Rep. Norm Dicks of Washington state, the top-ranking Democrat on the House Appropriations Committee, said the Yucca Mountain project “is being stopped without Congress changing the law.”
“I think it’s a travesty, and we’re wasting billions of dollars,” Dicks said.
South Carolina Republican Sen. Lindsey Graham, one of the Senate’s strongest supporters of nuclear energy, said the president’s decision to close Yucca Mountain “was ill-advised and leaves our nation without a disposal plan for spent nuclear fuel or Cold War waste.”
“It was a political, not scientific, decision,” Graham said. “It is incumbent on the administration to come up with a disposal plan for this real problem facing our nation.”
The White House and its allies contend that the administration has the power to stop the Yucca Mountain project after concluding the site was not a workable option.
During a debate on the House floor, Nevada Republican Rep. Dean Heller told his colleagues that the Yucca project is dead and that it was time to “acknowledge reality” and find a new site.
“Yucca Mountain is in my district, and our state has been dealing with this boondoggle project literally for decades. … I continue to be disappointed at the House’s insistence of reviving the Yucca Mountain boondoggle,” Heller said.
But Hastings and other Republicans said the House will continue to provide funding for Yucca Mountain in their budgets.
“We’re going to continue to fight the administration’s position and we have the goal of opening Yucca Mountain,” said Republican Rep. Cathy McMorris Rodgers of Washington state, whose district borders Hastings’.

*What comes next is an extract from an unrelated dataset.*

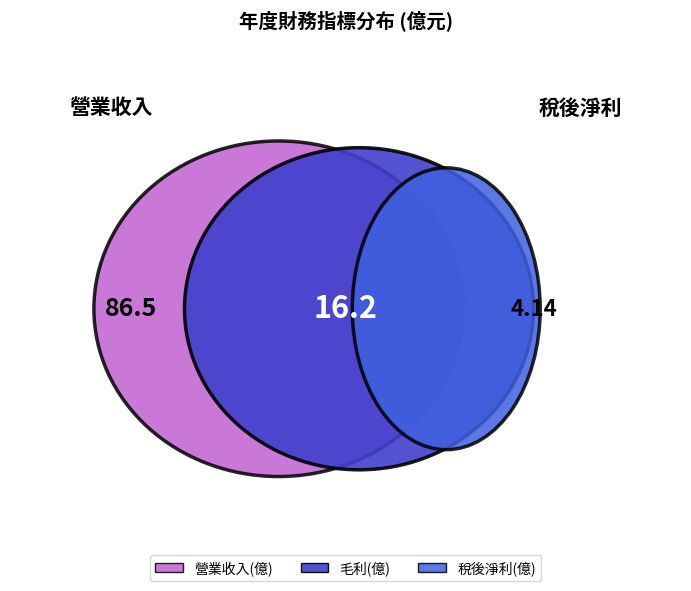

To the nearest percent, what is the average slice percentage?

8%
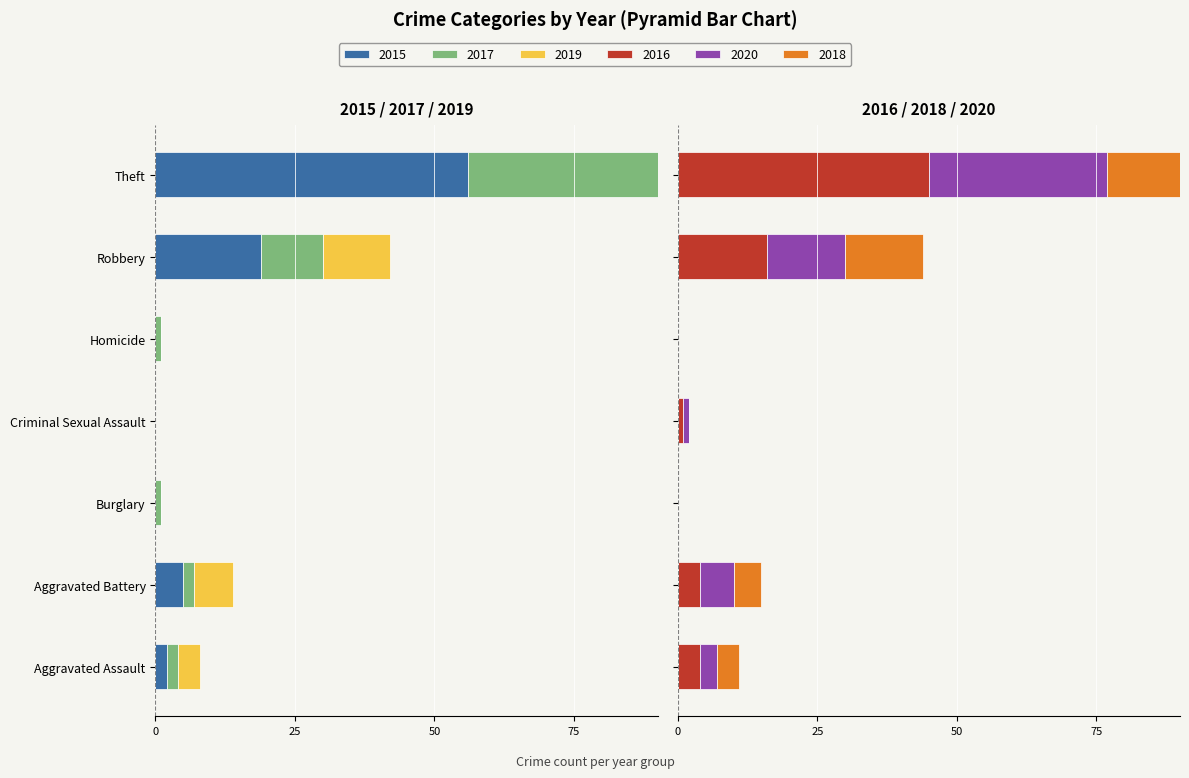

How many categories are shown in the chart?

7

In the Senate, the issue has divided leadership along parochial lines, with Washington state Democrat Patty Murray, who ranks fourth in power, opposing Reid.
Congress chose Yucca Mountain as the sole repository in 1987, after a search had been narrowed to three locations: Yucca; Hanford, which began producing plutonium for nuclear weapons during World War II; and Deaf Smith County, in the Texas Panhandle. In Washington state, some fear that Hanford could again emerge as Plan B if Yucca is scuttled for good.
Backers of the Yucca plan note that the government’s failure to build the repository has been costly, leading to more than 70 lawsuits filed by utilities against the government, $1 billion in settlements being paid, and roughly $16.2 billion in potential liabilities to settle the remaining cases.
And Republican proponents said their plan to build another 200 power plants would be good for the economy, creating 480,000 construction jobs and 140,000 permanent jobs, while adding $20 billion a year in local, state and federal tax collections.